■ Problem description ■
Your answer should be the data below, reproduced with nothing changed.

■ Given entries ■
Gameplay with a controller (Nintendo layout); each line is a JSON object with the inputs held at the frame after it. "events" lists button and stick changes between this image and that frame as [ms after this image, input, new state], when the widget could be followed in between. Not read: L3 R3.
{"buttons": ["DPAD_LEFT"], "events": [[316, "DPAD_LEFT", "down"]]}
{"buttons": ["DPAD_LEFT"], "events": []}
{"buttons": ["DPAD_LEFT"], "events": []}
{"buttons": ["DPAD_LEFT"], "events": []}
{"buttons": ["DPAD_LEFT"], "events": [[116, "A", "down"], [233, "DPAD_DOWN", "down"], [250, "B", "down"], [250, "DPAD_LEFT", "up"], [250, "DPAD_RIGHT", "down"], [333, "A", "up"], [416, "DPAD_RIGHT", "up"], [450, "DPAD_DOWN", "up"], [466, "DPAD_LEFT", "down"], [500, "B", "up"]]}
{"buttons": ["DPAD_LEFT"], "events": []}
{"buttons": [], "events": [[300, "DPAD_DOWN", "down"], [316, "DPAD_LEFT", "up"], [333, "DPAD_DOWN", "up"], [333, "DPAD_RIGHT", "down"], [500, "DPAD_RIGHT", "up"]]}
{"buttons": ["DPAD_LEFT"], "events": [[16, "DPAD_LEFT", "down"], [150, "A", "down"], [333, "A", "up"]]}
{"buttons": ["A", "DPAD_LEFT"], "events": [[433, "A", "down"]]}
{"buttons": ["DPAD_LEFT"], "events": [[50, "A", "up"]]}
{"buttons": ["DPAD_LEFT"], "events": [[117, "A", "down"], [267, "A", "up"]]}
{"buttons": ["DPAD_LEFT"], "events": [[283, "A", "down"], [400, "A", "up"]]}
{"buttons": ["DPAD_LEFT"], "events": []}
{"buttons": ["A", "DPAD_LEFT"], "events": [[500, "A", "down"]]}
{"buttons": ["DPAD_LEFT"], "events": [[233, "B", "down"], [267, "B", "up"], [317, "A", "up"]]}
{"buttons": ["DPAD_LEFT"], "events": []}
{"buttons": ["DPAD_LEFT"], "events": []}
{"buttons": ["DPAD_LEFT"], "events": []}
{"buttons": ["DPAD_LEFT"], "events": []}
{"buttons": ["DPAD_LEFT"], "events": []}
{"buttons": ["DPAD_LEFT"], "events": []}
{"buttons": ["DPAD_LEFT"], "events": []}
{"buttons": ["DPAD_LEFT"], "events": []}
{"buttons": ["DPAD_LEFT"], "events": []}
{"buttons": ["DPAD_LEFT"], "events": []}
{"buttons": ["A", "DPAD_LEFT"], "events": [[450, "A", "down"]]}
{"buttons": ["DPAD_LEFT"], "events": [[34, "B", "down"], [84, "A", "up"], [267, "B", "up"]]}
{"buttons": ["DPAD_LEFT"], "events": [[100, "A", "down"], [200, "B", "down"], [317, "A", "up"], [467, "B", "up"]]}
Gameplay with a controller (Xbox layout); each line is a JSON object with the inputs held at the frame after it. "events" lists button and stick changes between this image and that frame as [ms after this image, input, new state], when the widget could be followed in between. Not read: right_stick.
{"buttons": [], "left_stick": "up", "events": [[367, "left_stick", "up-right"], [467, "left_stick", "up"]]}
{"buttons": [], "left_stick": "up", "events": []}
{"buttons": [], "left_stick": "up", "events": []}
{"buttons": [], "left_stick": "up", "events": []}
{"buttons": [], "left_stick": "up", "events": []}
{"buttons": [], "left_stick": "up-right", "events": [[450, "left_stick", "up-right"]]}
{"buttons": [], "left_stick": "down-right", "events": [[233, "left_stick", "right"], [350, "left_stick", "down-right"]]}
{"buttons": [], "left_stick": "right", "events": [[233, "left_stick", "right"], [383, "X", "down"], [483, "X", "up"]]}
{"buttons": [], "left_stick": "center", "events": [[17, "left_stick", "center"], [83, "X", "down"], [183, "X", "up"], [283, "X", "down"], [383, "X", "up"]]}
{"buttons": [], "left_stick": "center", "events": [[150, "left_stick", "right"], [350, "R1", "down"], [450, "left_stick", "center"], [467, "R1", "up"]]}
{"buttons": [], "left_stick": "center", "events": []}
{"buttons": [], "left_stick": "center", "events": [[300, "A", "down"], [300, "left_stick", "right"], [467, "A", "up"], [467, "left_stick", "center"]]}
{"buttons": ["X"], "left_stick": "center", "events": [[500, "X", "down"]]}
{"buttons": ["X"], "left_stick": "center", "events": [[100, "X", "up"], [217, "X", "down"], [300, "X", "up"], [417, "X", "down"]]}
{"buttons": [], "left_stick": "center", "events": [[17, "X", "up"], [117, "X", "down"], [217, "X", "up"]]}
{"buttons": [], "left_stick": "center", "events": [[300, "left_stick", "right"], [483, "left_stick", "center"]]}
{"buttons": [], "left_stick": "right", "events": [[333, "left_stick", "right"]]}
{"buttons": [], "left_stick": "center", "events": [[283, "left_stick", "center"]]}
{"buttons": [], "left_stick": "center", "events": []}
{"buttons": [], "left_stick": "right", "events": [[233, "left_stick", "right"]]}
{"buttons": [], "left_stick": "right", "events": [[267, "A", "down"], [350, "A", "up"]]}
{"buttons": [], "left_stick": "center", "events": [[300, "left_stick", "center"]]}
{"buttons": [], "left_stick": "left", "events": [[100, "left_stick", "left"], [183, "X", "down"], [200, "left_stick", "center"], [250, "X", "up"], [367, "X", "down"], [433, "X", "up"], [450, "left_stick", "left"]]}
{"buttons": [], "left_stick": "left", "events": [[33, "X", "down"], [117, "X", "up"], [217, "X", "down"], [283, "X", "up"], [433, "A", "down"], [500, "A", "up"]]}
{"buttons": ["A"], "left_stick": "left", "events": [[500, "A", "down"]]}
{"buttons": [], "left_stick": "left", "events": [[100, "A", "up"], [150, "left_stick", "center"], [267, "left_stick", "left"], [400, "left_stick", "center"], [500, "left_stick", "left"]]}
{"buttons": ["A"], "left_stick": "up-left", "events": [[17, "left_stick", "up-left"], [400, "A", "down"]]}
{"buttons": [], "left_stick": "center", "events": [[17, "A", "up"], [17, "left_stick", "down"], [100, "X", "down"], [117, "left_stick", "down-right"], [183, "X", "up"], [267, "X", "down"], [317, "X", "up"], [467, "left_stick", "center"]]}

■ Solved exercise ■
Gameplay with a controller (Nintendo layout); each line is a JSON object with the inputs held at the frame after it. "events" lists button and stick changes between this image and that frame as [ms after this image, input, new state], when the widget could be followed in between. Not read: L3 R3.
{"buttons": ["DPAD_LEFT"], "events": [[316, "DPAD_LEFT", "down"]]}
{"buttons": ["DPAD_LEFT"], "events": []}
{"buttons": ["DPAD_LEFT"], "events": []}
{"buttons": ["DPAD_LEFT"], "events": []}
{"buttons": ["DPAD_LEFT"], "events": [[116, "A", "down"], [233, "DPAD_DOWN", "down"], [250, "B", "down"], [250, "DPAD_LEFT", "up"], [250, "DPAD_RIGHT", "down"], [333, "A", "up"], [416, "DPAD_RIGHT", "up"], [450, "DPAD_DOWN", "up"], [466, "DPAD_LEFT", "down"], [500, "B", "up"]]}
{"buttons": ["DPAD_LEFT"], "events": []}
{"buttons": [], "events": [[300, "DPAD_DOWN", "down"], [316, "DPAD_LEFT", "up"], [333, "DPAD_DOWN", "up"], [333, "DPAD_RIGHT", "down"], [500, "DPAD_RIGHT", "up"]]}
{"buttons": ["DPAD_LEFT"], "events": [[16, "DPAD_LEFT", "down"], [150, "A", "down"], [333, "A", "up"]]}
{"buttons": ["A", "DPAD_LEFT"], "events": [[433, "A", "down"]]}
{"buttons": ["DPAD_LEFT"], "events": [[50, "A", "up"]]}
{"buttons": ["DPAD_LEFT"], "events": [[117, "A", "down"], [267, "A", "up"]]}
{"buttons": ["DPAD_LEFT"], "events": [[283, "A", "down"], [400, "A", "up"]]}
{"buttons": ["DPAD_LEFT"], "events": []}
{"buttons": ["A", "DPAD_LEFT"], "events": [[500, "A", "down"]]}
{"buttons": ["DPAD_LEFT"], "events": [[233, "B", "down"], [267, "B", "up"], [317, "A", "up"]]}
{"buttons": ["DPAD_LEFT"], "events": []}
{"buttons": ["DPAD_LEFT"], "events": []}
{"buttons": ["DPAD_LEFT"], "events": []}
{"buttons": ["DPAD_LEFT"], "events": []}
{"buttons": ["DPAD_LEFT"], "events": []}
{"buttons": ["DPAD_LEFT"], "events": []}
{"buttons": ["DPAD_LEFT"], "events": []}
{"buttons": ["DPAD_LEFT"], "events": []}
{"buttons": ["DPAD_LEFT"], "events": []}
{"buttons": ["DPAD_LEFT"], "events": []}
{"buttons": ["A", "DPAD_LEFT"], "events": [[450, "A", "down"]]}
{"buttons": ["DPAD_LEFT"], "events": [[34, "B", "down"], [84, "A", "up"], [267, "B", "up"]]}
{"buttons": ["DPAD_LEFT"], "events": [[100, "A", "down"], [200, "B", "down"], [317, "A", "up"], [467, "B", "up"]]}
Gameplay with a controller (Xbox layout); each line is a JSON object with the inputs held at the frame after it. "events" lists button and stick changes between this image and that frame as [ms after this image, input, new state], when the widget could be followed in between. Not read: right_stick.
{"buttons": [], "left_stick": "up", "events": [[367, "left_stick", "up-right"], [467, "left_stick", "up"]]}
{"buttons": [], "left_stick": "up", "events": []}
{"buttons": [], "left_stick": "up", "events": []}
{"buttons": [], "left_stick": "up", "events": []}
{"buttons": [], "left_stick": "up", "events": []}
{"buttons": [], "left_stick": "up-right", "events": [[450, "left_stick", "up-right"]]}
{"buttons": [], "left_stick": "down-right", "events": [[233, "left_stick", "right"], [350, "left_stick", "down-right"]]}
{"buttons": [], "left_stick": "right", "events": [[233, "left_stick", "right"], [383, "X", "down"], [483, "X", "up"]]}
{"buttons": [], "left_stick": "center", "events": [[17, "left_stick", "center"], [83, "X", "down"], [183, "X", "up"], [283, "X", "down"], [383, "X", "up"]]}
{"buttons": [], "left_stick": "center", "events": [[150, "left_stick", "right"], [350, "R1", "down"], [450, "left_stick", "center"], [467, "R1", "up"]]}
{"buttons": [], "left_stick": "center", "events": []}
{"buttons": [], "left_stick": "center", "events": [[300, "A", "down"], [300, "left_stick", "right"], [467, "A", "up"], [467, "left_stick", "center"]]}
{"buttons": ["X"], "left_stick": "center", "events": [[500, "X", "down"]]}
{"buttons": ["X"], "left_stick": "center", "events": [[100, "X", "up"], [217, "X", "down"], [300, "X", "up"], [417, "X", "down"]]}
{"buttons": [], "left_stick": "center", "events": [[17, "X", "up"], [117, "X", "down"], [217, "X", "up"]]}
{"buttons": [], "left_stick": "center", "events": [[300, "left_stick", "right"], [483, "left_stick", "center"]]}
{"buttons": [], "left_stick": "right", "events": [[333, "left_stick", "right"]]}
{"buttons": [], "left_stick": "center", "events": [[283, "left_stick", "center"]]}
{"buttons": [], "left_stick": "center", "events": []}
{"buttons": [], "left_stick": "right", "events": [[233, "left_stick", "right"]]}
{"buttons": [], "left_stick": "right", "events": [[267, "A", "down"], [350, "A", "up"]]}
{"buttons": [], "left_stick": "center", "events": [[300, "left_stick", "center"]]}
{"buttons": [], "left_stick": "left", "events": [[100, "left_stick", "left"], [183, "X", "down"], [200, "left_stick", "center"], [250, "X", "up"], [367, "X", "down"], [433, "X", "up"], [450, "left_stick", "left"]]}
{"buttons": [], "left_stick": "left", "events": [[33, "X", "down"], [117, "X", "up"], [217, "X", "down"], [283, "X", "up"], [433, "A", "down"], [500, "A", "up"]]}
{"buttons": ["A"], "left_stick": "left", "events": [[500, "A", "down"]]}
{"buttons": [], "left_stick": "left", "events": [[100, "A", "up"], [150, "left_stick", "center"], [267, "left_stick", "left"], [400, "left_stick", "center"], [500, "left_stick", "left"]]}
{"buttons": ["A"], "left_stick": "up-left", "events": [[17, "left_stick", "up-left"], [400, "A", "down"]]}
{"buttons": [], "left_stick": "center", "events": [[17, "A", "up"], [17, "left_stick", "down"], [100, "X", "down"], [117, "left_stick", "down-right"], [183, "X", "up"], [267, "X", "down"], [317, "X", "up"], [467, "left_stick", "center"]]}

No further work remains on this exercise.